Ежики, или Записки натуралиста
Избыток зелёного, синего цвета,
И сверху и снизу, и слева и справа —
Лишь Небо да листья, лишь Небо да травы.
Мы в этот аквариум тихо заплыли
И всё, что до этого было, забыли,
В зелёном и синем от мрака спасаясь,
Податливых листьев ладонью касаясь...*
Два фанерных домика на окраине скромной турбазы хранили наивную нетронутость печатью комфортной цивилизации. Здесь царил тот здоровый минимализм, что украшает не только Искусство, но и саму разумную жизнь. Уютный Дом без излишеств. Лужайка, мангал и место для дров. Просторная веранда с деревянным столиком. Внутри – подсобка для кухни в полевых условиях и скромная комнатка с двумя кроватями и тумбочками. Светлые занавески близ окна, выходящего прямо на нетронутый лес.
Сразу от Дома начиналась узкая тропинка, ведущая в поле, зримый символ многовековой мечты о душевной свободе – просторное русское поле, сотни раз воспетое людьми различных литературных талантов и дарований, но одинаково чуткой и глубокой души. Налево от поля – озерцо с девственными кувшинками, да залетающими сюда цаплями и дикими утками. Направо – бесконечные подлески по пути к Волге. Прямо – величественный лес с узкими, едва различимыми тропками.
Самые восхитительные часы этого земного рая наступали в канун позднего июньского заката. Опалённая избыточным теплом Природа медленно остывала, благодатно вкушая робкий ветерок с Волги. В траве начиналась ночная жизнь. Там копошились земляные лягушки, молнией ползали ужи, невидимо рокотали сверчки. Вскоре появлялись те, кто обитает лишь там, где сохранилась максимальная нетронутость мест отдыха человеком, не гремят дискотеки и не выпивают одуревшие от свежего кислорода развеселые компании. Они выходили тихо, аккуратно и чуточку настороженно – словно, не надеясь на изначальные милость и доброту человека...
***
Ты ещё жив? Чудеса, чудеса.
Значит, тебя берегут Небеса.
Значит, ты нужен кому-то и где-то.
Вот тебе, милый, ещё одно Лето.
В нитях то солнечных, то дождевых.
Вот тебе место средь тварей живых —
Крупных и мелких, поющих, жужжащих,
Льнущих к руке и под ветром дрожащих...

__Фрагменты строк__:
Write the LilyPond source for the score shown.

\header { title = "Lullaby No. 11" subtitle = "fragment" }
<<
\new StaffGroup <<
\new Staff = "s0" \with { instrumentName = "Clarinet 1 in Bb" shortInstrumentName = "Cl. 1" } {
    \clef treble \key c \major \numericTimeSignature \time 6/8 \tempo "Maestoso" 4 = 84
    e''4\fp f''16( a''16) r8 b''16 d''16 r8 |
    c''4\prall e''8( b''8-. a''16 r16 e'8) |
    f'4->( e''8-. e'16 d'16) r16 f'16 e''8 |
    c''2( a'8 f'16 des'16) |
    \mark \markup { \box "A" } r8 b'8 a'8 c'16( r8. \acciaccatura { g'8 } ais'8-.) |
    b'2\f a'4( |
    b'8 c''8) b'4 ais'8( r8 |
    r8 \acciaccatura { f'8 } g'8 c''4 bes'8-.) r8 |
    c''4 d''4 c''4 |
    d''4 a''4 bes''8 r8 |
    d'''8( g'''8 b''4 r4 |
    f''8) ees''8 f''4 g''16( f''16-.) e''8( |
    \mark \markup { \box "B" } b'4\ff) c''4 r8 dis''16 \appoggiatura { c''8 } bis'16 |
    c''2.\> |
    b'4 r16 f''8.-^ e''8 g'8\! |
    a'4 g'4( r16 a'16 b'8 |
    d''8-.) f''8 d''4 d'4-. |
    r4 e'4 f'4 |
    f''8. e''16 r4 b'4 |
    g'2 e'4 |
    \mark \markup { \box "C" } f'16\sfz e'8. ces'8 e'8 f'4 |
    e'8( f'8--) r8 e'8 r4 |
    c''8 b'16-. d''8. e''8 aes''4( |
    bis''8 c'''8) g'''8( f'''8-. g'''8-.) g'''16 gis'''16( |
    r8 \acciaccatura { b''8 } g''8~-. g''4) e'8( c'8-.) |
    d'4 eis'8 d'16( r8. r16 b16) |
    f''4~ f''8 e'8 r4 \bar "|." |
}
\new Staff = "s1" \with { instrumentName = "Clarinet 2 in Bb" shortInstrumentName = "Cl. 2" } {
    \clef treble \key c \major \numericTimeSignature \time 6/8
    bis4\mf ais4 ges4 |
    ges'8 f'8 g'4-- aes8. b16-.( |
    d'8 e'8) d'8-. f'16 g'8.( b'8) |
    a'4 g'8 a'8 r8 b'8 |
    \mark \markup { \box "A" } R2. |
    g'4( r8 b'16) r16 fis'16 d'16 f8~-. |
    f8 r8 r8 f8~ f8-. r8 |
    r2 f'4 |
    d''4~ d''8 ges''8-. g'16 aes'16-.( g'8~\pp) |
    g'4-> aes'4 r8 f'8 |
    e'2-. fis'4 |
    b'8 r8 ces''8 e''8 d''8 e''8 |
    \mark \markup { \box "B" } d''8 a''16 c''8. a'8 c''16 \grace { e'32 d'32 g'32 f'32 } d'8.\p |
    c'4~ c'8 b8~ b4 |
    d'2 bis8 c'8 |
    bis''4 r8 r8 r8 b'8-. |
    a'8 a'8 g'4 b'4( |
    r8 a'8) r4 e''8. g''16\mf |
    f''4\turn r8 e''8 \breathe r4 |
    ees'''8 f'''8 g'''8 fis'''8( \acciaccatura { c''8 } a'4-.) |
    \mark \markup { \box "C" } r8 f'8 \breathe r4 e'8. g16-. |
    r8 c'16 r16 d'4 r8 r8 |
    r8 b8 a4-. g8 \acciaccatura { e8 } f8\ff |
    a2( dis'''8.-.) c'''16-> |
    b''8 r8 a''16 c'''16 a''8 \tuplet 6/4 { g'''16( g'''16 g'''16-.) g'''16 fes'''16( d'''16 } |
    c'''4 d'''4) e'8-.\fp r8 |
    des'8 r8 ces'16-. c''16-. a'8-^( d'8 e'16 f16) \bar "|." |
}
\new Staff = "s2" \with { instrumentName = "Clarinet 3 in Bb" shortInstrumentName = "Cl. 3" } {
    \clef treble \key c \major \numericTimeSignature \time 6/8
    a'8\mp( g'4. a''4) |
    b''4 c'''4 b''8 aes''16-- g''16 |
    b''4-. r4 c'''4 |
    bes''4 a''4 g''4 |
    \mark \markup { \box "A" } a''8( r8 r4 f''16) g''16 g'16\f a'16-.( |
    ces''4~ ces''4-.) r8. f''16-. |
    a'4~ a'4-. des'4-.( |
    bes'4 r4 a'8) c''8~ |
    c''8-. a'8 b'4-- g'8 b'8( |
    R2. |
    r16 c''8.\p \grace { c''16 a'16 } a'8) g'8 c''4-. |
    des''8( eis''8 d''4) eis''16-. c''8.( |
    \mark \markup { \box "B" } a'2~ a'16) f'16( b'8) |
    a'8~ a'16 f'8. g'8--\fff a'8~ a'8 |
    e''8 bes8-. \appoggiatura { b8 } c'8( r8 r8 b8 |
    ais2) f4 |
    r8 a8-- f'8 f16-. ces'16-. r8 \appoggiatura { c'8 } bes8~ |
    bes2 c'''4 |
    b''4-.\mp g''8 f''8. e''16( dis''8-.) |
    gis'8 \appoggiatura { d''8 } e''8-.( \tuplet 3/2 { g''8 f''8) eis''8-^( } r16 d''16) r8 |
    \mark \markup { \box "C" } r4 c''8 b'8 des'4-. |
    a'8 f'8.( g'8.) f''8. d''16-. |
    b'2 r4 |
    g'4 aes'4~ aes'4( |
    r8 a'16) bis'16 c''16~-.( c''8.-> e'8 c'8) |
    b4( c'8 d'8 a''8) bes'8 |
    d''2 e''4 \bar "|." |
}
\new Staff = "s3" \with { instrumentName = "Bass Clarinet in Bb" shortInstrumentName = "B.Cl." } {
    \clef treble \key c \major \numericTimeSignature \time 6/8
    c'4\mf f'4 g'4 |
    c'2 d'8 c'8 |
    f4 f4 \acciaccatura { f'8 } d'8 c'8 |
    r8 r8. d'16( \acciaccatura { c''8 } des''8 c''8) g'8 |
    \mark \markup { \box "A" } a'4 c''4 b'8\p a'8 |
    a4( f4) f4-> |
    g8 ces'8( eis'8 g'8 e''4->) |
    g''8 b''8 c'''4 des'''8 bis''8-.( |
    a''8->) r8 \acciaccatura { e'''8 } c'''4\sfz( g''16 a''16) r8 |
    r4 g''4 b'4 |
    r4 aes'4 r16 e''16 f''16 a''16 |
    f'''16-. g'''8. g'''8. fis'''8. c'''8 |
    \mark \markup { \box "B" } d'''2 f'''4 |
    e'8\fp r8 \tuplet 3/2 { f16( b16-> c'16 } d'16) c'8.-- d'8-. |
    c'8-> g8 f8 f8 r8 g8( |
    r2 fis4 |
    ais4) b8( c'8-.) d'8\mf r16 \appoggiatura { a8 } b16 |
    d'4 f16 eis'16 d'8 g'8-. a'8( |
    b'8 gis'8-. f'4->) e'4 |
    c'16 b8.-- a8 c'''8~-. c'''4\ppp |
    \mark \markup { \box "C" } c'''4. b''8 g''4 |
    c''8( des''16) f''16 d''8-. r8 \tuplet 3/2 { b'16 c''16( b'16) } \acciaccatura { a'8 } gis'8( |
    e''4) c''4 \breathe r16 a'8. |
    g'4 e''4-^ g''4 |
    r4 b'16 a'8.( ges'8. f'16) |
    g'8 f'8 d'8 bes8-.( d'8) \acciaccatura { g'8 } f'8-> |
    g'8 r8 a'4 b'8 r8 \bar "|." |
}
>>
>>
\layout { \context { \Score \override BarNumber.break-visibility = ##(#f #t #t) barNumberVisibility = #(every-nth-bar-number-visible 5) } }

__Задание__: Перечислите всех животных, которые названы в прозаических абзацах текста.

__Правильный ответ__:
- цапли
- дикие утки
- земляные лягушки
- ужи
- сверчки